» Exercise prompt:
When the word "leder" shows up in a line of the data below, copy that whole line.

Dataset excerpts:
• • • •
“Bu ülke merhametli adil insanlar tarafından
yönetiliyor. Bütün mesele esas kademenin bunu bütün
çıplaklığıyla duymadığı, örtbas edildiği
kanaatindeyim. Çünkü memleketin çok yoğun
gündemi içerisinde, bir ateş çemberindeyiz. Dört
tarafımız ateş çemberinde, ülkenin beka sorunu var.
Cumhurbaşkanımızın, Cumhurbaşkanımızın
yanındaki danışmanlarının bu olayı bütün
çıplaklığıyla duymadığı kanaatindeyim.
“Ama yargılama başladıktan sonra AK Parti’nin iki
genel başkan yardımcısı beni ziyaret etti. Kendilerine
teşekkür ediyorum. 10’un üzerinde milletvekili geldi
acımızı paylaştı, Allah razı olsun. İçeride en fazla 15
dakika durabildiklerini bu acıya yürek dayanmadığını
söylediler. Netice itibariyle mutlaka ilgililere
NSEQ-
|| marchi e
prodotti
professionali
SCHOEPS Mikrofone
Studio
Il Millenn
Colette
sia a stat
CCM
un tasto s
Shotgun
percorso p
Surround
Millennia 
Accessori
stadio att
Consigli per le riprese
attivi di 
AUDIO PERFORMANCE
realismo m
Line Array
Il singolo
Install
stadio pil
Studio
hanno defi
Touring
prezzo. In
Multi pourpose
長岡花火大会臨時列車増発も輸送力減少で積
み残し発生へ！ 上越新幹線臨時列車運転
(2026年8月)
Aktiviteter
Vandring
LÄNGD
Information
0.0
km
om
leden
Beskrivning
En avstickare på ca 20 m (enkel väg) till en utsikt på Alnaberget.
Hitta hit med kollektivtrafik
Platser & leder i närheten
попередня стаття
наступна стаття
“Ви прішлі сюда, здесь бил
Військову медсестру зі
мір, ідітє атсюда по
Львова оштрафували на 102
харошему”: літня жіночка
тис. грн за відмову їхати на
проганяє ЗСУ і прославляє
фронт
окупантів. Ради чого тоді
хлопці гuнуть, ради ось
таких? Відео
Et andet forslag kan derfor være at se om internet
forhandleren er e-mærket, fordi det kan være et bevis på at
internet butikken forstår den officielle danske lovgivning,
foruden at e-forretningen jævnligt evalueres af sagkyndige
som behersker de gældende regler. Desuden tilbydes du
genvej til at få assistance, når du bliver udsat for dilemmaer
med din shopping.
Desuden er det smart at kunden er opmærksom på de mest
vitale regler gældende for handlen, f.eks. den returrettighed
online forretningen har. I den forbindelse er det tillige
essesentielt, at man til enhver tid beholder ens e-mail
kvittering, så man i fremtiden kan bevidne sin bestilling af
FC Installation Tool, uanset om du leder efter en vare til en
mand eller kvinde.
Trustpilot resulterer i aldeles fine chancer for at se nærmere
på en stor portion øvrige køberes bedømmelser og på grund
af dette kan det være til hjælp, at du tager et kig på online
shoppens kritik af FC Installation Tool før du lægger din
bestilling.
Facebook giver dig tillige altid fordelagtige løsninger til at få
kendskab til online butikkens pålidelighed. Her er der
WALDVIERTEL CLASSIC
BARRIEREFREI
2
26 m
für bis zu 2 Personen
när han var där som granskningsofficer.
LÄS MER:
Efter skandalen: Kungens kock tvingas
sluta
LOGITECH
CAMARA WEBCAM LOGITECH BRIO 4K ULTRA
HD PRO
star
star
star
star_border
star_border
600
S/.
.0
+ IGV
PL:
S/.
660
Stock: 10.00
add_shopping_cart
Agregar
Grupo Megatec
• • • •
» Exercise output:
Platser & leder i närheten
FC Installation Tool, uanset om du leder efter en vare til en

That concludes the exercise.